Friday, 22 July 2011

The Volunteer Force (1)

The Crimean War showed that the British army couldn't defend an expanding Empire, protect the homeland, and undertake major operations overseas. To compensate, the Volunteer Force was formed.

The Lancashire Rifle Corps 1864

It was to be a part time army. Members were to be returned as “effective” if they had attended eight days drill and exercise in four months, or 24 days within a year, the rest of the year they carried on normal lives. In fact, the Volunteer Force system slotted neatly into the British class structure of the time. The regular army had working class troops and upper class officers, the Volunteers tended to attract members from the expanding middle class, who could afford the equipment and had enough flexibility to take time off.

Units were Rifles or Artillery, and (at the start) remarkably autonomous. Originally small units of about 100 men, they were integrated into battalions during the early 1860s, and they also started to receive a grant to defray expenses! The military role of the rifle corps was to harass the invading enemy’s flanks, the artillery corps were to man coastal forts and defences.

Uniform and Arms

There was actually a recommended War Office uniform, though it wasn't compulsory (a fact seized upon by various county associations around the country). The tunic was brownish grey, with green facings, and the cap grey with red braid. The trousers were the same colour with red cord down the sides and russet gaiters, into which the trousers could be tucked to form knickerbockers. The was also a greatcoat with hood.

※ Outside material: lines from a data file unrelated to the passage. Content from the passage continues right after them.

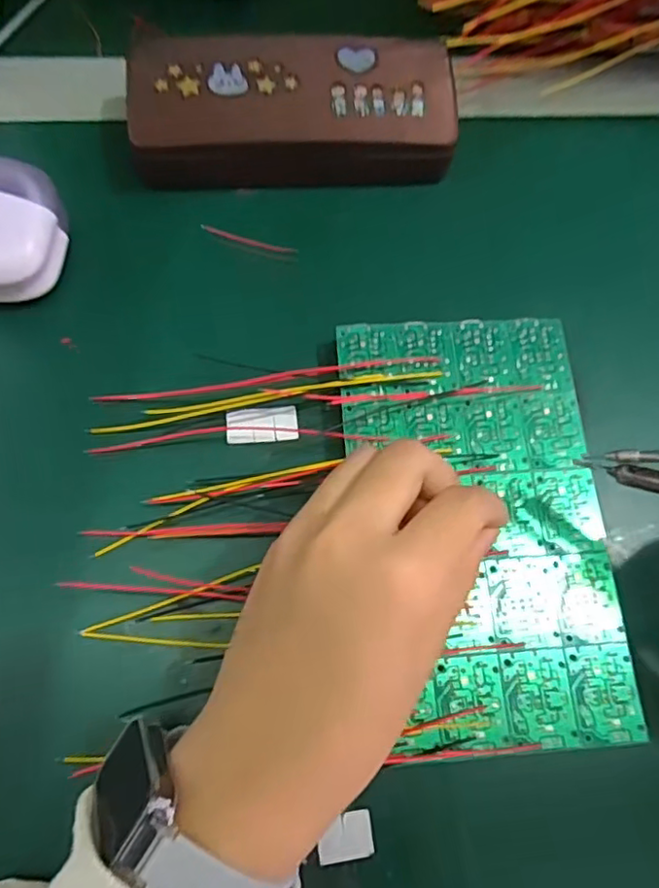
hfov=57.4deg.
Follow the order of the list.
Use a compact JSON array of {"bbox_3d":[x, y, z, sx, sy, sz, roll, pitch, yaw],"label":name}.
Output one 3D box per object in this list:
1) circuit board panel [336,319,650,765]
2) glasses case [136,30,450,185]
[{"bbox_3d":[0.061,0.029,0.244,0.100,0.006,0.174,-4,71,-4],"label":"circuit board panel"},{"bbox_3d":[-0.016,-0.157,0.289,0.151,0.038,0.062,-4,71,-6],"label":"glasses case"}]

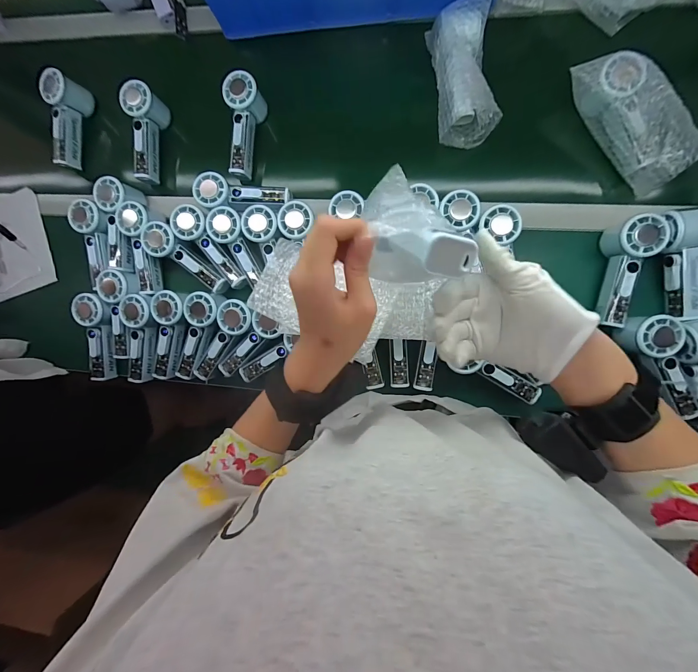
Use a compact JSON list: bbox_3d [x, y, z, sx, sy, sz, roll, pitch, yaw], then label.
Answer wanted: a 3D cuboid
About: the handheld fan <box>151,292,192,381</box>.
[{"bbox_3d":[-0.310,-0.001,0.555,0.055,0.035,0.151,16,107,8],"label":"handheld fan"}]

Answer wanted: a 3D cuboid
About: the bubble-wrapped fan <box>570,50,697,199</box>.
[{"bbox_3d":[0.403,-0.308,0.452,0.067,0.059,0.196,-36,86,7],"label":"bubble-wrapped fan"}]

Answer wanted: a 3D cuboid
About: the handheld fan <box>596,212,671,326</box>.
[{"bbox_3d":[0.400,-0.089,0.462,0.061,0.062,0.151,5,92,8],"label":"handheld fan"}]

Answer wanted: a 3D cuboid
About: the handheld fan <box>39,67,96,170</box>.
[{"bbox_3d":[-0.524,-0.388,0.585,0.044,0.065,0.149,11,92,8],"label":"handheld fan"}]

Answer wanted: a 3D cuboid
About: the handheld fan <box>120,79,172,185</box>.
[{"bbox_3d":[-0.367,-0.352,0.571,0.048,0.064,0.153,9,92,8],"label":"handheld fan"}]

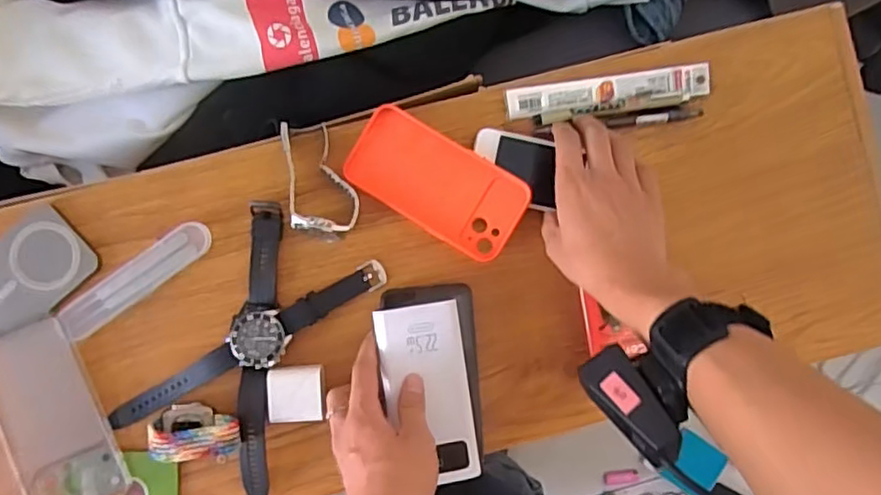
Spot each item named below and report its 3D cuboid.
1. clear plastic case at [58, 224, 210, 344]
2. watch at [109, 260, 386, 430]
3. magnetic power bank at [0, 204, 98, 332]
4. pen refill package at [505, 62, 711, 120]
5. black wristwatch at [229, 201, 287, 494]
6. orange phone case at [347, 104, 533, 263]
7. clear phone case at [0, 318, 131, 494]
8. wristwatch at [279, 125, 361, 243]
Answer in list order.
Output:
[{"bbox_3d":[-0.242,0.024,0.512,0.127,0.017,0.032,-38,92,-2],"label":"clear plastic case"},{"bbox_3d":[-0.155,0.079,0.516,0.242,0.025,0.039,-30,91,-2],"label":"watch"},{"bbox_3d":[-0.332,0.022,0.511,0.068,0.010,0.099,45,88,-2],"label":"magnetic power bank"},{"bbox_3d":[0.145,-0.135,0.551,0.178,0.011,0.029,-7,90,-3],"label":"pen refill package"},{"bbox_3d":[-0.145,0.083,0.514,0.038,0.027,0.235,2,90,-3],"label":"black wristwatch"},{"bbox_3d":[-0.003,-0.052,0.531,0.146,0.016,0.076,29,89,-2],"label":"orange phone case"},{"bbox_3d":[-0.311,0.139,0.514,0.078,0.016,0.156,-20,91,-3],"label":"clear phone case"},{"bbox_3d":[-0.096,-0.054,0.516,0.053,0.033,0.095,-7,90,-3],"label":"wristwatch"}]

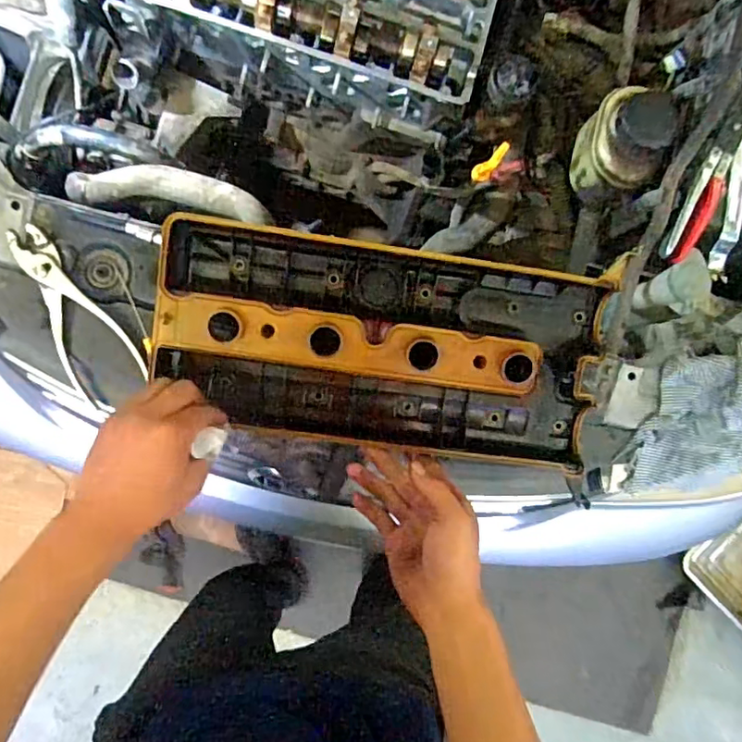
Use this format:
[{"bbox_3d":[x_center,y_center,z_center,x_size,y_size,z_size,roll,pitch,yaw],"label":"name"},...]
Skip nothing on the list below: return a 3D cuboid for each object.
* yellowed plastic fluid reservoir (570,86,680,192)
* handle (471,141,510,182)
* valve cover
[{"bbox_3d":[0.295,-0.264,0.677,0.086,0.092,0.103,21,84,-5],"label":"yellowed plastic fluid reservoir"},{"bbox_3d":[0.135,-0.236,0.649,0.021,0.075,0.017,38,82,-3],"label":"handle"},{"bbox_3d":[0.016,-0.023,0.576,0.437,0.085,0.194,9,85,-6],"label":"valve cover"}]

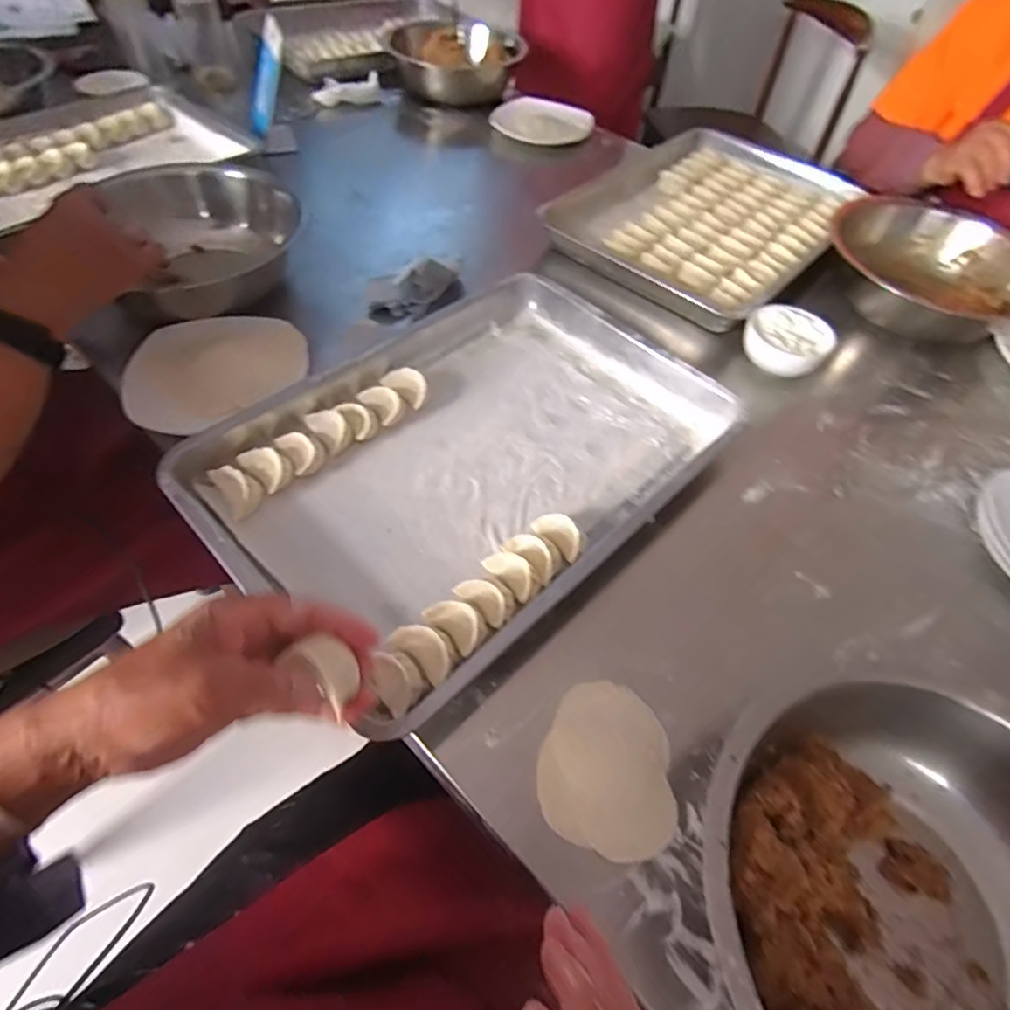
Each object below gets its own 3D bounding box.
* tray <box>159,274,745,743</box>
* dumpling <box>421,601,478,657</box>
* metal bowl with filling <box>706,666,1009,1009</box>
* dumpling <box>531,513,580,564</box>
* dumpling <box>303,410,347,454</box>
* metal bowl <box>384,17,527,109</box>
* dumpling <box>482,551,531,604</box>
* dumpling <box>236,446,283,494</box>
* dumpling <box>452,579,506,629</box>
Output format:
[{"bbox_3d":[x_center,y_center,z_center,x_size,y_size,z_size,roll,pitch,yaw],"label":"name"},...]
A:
[{"bbox_3d":[-0.027,-0.058,0.561,0.483,0.050,0.347,-38,65,-26],"label":"tray"},{"bbox_3d":[-0.039,0.100,0.460,0.048,0.026,0.030,38,61,21],"label":"dumpling"},{"bbox_3d":[0.239,0.257,0.327,0.263,0.097,0.234,40,62,22],"label":"metal bowl with filling"},{"bbox_3d":[0.051,0.029,0.517,0.049,0.028,0.027,38,61,22],"label":"dumpling"},{"bbox_3d":[-0.179,-0.079,0.573,0.030,0.017,0.050,-34,63,-24],"label":"dumpling"},{"bbox_3d":[-0.102,-0.913,1.145,0.276,0.102,0.232,-1,55,-4],"label":"metal bowl"},{"bbox_3d":[0.007,0.062,0.489,0.026,0.027,0.052,-35,63,-24],"label":"dumpling"},{"bbox_3d":[-0.229,-0.034,0.540,0.052,0.021,0.031,36,60,20],"label":"dumpling"},{"bbox_3d":[-0.017,0.082,0.473,0.051,0.026,0.024,39,61,22],"label":"dumpling"}]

The War Office recommended uniform

In practice, many prefered to chose their own uniform, which was permitted as long as the Lord Lieutenant* of the county agreed, and so many consequently adopted green uniforms, based on the rifle brigades of the Napoleonic war**. By the mid 1860s Lord Lietenants could enforce a common uniform within a county. Volunteers had to provide their own equipment, though they were supplied with government issue "short" Enfield rifles until 1870 when they started to receive the Snider breech loading conversion.


One consequence of the formation of the Volunteers was a huge increase in the popularity of rifle shooting as a hobby, encouraged in the Volunteers of course as a way of increasing proficiency. A National Rifle Association was formed and regular events were held on Wimbledon Common, before moving to Ministry of Defence land at Bisley in 1890.

Volunteers training on Wimbledon Common, 1888

How useful they would actually have been we will never know, the military "what if" The Battle of Dorking suggests not very much. In a stand up fight against regular troops they would have struggled, but in harassing an invader, delaying his progress their role may have significant. After all an invading army had to be supplied across the Channel, which would presumably have meant evading the Royal Navy and making a dash for London. Time and material expended on the Volunteers was that much less available when the Navy closed the Channel again.

A rifle meeting at Bisley 1897

* Lord Lieutenants are technically the Queens representatives in each English county, but it is mainly a ceremonial post. None the less they have had some responsibilities over the years.

** The London Gazette lists a Daniel Sharpe as a lieutenant in the Kent Rifle Corps in 1860. A distant relation?